Property developer offers to absorb stamp duty

18 Mar 2010

The property fever may not have cooled down yet, but one real estate developer in the country is offering an incentive, which has not been seen in over a year, to boost sales and attract buyers.

The stamp duty absorption, which is usually used by wary developers during a market downturn, is now being offered as an incentive at the 360-unit Concourse Skyline on Beach Road.

The deal, which helps flat buyers to save around three percent of the price, has been used extensively during market slumps.

However, since 2008, it has not been used except on a one-off case-by-case basis, according to industry experts.

They said that Hong Fok Land, the developer that advertised the offer may be attempting to amend the impacts of the anti-speculative market-cooling measures revealed recently by the government.

However, some suggested that such move may simply be an attempt to offset the project’s slow sales.

The offer at Concourse Skyline applies to selected units until 17 April 2010. The developer said that the promotion was timed to coincide with the scheduled opening of the Circle Line’s city leg that same day. According to a spokesperson, it draws attention to the convenience and accessibility of the development.
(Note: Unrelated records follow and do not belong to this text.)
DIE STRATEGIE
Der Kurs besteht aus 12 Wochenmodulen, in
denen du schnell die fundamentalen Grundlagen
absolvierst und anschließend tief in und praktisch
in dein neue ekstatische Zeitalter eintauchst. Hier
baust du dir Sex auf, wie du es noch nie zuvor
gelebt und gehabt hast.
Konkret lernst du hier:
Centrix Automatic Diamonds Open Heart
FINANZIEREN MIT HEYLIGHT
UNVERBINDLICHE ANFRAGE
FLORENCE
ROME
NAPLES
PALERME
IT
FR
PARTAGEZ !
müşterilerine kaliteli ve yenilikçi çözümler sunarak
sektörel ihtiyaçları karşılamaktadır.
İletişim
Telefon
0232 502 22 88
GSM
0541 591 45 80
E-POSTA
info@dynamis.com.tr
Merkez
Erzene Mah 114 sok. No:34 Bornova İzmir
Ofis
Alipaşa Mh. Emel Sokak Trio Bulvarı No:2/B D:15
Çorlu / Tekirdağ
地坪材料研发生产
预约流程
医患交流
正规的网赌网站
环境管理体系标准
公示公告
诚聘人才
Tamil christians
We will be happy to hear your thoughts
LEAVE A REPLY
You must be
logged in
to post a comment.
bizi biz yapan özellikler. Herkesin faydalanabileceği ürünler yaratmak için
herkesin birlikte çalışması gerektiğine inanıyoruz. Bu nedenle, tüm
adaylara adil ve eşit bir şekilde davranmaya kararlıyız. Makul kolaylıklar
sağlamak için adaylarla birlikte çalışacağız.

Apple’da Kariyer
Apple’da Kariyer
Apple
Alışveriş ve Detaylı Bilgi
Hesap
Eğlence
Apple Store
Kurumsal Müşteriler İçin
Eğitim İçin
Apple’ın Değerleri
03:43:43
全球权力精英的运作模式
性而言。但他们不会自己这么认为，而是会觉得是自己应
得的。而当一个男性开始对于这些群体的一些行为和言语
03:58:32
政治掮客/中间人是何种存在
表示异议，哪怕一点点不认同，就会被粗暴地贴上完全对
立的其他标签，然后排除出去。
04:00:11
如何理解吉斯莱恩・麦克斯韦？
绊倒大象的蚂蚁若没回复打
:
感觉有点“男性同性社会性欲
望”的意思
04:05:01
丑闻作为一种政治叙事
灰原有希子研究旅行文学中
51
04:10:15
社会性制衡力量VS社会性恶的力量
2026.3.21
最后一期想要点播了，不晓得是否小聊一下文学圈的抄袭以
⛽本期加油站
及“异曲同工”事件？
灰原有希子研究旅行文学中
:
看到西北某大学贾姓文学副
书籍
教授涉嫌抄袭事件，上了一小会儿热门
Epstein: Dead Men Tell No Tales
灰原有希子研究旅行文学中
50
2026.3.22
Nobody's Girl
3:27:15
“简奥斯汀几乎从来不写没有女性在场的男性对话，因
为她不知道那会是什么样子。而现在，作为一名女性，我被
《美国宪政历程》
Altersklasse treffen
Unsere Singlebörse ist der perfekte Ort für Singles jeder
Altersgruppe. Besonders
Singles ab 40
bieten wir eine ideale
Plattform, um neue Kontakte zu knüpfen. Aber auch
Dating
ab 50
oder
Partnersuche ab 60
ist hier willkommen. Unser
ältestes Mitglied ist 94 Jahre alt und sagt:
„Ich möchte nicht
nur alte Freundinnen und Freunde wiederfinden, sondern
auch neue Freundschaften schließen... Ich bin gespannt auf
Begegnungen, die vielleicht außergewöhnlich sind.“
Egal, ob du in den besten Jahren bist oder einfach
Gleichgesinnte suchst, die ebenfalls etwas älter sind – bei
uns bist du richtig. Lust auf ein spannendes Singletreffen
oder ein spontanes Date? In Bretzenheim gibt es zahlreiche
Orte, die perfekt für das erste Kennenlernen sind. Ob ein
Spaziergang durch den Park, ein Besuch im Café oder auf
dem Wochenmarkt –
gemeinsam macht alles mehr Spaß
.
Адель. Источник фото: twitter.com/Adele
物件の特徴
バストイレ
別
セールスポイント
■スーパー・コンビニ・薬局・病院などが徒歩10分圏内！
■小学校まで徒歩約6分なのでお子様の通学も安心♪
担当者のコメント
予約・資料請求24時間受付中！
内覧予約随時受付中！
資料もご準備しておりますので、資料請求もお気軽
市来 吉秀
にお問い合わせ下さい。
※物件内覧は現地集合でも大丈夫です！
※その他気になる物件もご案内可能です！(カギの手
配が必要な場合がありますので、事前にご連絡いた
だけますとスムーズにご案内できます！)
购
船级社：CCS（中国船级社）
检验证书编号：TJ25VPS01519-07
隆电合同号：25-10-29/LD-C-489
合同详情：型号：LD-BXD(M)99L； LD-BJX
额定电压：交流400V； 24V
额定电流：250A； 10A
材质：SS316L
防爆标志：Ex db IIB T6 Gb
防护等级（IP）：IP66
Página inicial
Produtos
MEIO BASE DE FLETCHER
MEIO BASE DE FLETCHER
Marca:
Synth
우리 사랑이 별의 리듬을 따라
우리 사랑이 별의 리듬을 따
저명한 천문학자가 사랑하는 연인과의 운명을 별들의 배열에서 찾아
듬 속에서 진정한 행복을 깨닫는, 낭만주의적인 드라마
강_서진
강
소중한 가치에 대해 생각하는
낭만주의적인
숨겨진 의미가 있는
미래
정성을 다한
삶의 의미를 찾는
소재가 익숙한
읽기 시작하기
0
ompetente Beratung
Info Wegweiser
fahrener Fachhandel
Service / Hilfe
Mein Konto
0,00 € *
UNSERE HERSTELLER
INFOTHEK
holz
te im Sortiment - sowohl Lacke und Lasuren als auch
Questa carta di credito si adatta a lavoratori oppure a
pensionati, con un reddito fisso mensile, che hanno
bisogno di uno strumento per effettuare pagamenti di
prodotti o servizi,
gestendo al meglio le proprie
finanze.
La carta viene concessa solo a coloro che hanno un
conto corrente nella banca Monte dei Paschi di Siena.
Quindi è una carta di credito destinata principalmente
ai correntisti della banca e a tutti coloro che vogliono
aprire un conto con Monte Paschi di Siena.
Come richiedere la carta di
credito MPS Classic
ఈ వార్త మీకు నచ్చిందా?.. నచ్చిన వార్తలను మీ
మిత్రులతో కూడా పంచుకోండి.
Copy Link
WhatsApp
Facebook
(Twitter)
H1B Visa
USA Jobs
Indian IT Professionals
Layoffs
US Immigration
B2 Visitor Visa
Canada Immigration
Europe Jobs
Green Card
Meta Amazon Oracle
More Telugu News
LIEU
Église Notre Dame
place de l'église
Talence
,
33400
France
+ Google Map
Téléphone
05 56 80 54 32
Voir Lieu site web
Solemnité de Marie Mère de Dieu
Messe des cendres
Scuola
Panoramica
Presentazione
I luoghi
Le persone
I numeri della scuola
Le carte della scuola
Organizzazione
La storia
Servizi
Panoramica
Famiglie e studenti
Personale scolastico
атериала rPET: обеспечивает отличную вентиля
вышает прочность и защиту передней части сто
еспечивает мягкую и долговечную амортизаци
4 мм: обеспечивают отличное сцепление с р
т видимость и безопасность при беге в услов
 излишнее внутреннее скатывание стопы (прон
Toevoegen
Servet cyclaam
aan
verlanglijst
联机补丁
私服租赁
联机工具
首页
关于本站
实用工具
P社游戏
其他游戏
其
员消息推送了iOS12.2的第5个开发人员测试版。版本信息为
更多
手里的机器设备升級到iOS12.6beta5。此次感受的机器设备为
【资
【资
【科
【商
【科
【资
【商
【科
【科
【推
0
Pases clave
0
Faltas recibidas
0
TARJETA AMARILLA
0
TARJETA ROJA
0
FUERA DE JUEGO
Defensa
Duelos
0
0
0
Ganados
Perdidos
This stamp duty absorption is the same with the interest absorption scheme, which the government abolished in September last year, as part of market-cooling measures.

Buyers had to take out a bank loan at the time of purchase under the interest absorption scheme, but the developer absorbed interest payments until the completion of the project.

Several property consultants were not aware of any similar offers, and said that buyers should not expect for more to be offered.

Most consultants said that this is an unusual case, and that it is unlikely that other developers will follow suit as the market is still hot, with sales and prices continuously rising.

However, some property experts said that this move could be aimed to improve poor sales at Skyline.

They said Hong Fok was “too optimistic about its pricing”, which ranged from $1,500 psf to $1,800 psf, when it was initially introduced in September 2008.

It was the same month that the US investment bank Lehman Brothers collapsed, triggering the global fiscal turmoil.

Although there were 68 units sold during the first month after the launch, sales have tapered off about eight per month over the last 16 months.

According to the website of the Urban Redevelopment Authority, a total of 170 units had been sold as of January this year.

Absorbing the stamp duty was a way of the developer to entice homebuyers, said Ms. Tay Huey Ying, research and advisory director of Colliers International.

Previously, developers had rolled out several tactics like renovation allowances and vouchers for electrical appliances in an attempt to boost faltering sales.

“These measures (by the Government) are expected to shave off about 1,000 homes sold yearly…So offering absorption of stamp duty might be a way for developers to increase sales,” said Nicholas Mak, a real estate lecturer from Ngee Ann Polytechnic.

According to Colin Tan, research and consultancy director at Chesterton Suntec International, absorbing stamp duty would lessen a buyer’s costs without reducing the valuation prices, which is a main market indicator cited by developers.

Mr. Steven Tan, executive director of OrangeTee’s residential division, said the “uncommon move” might be to encourage homebuyers to revisit the showflat, as newer launches have served as stiff competition.

Ms. Tay from Colliers added that the absorption scheme would cushion the expense of those who might consider selling the property within a year of purchase.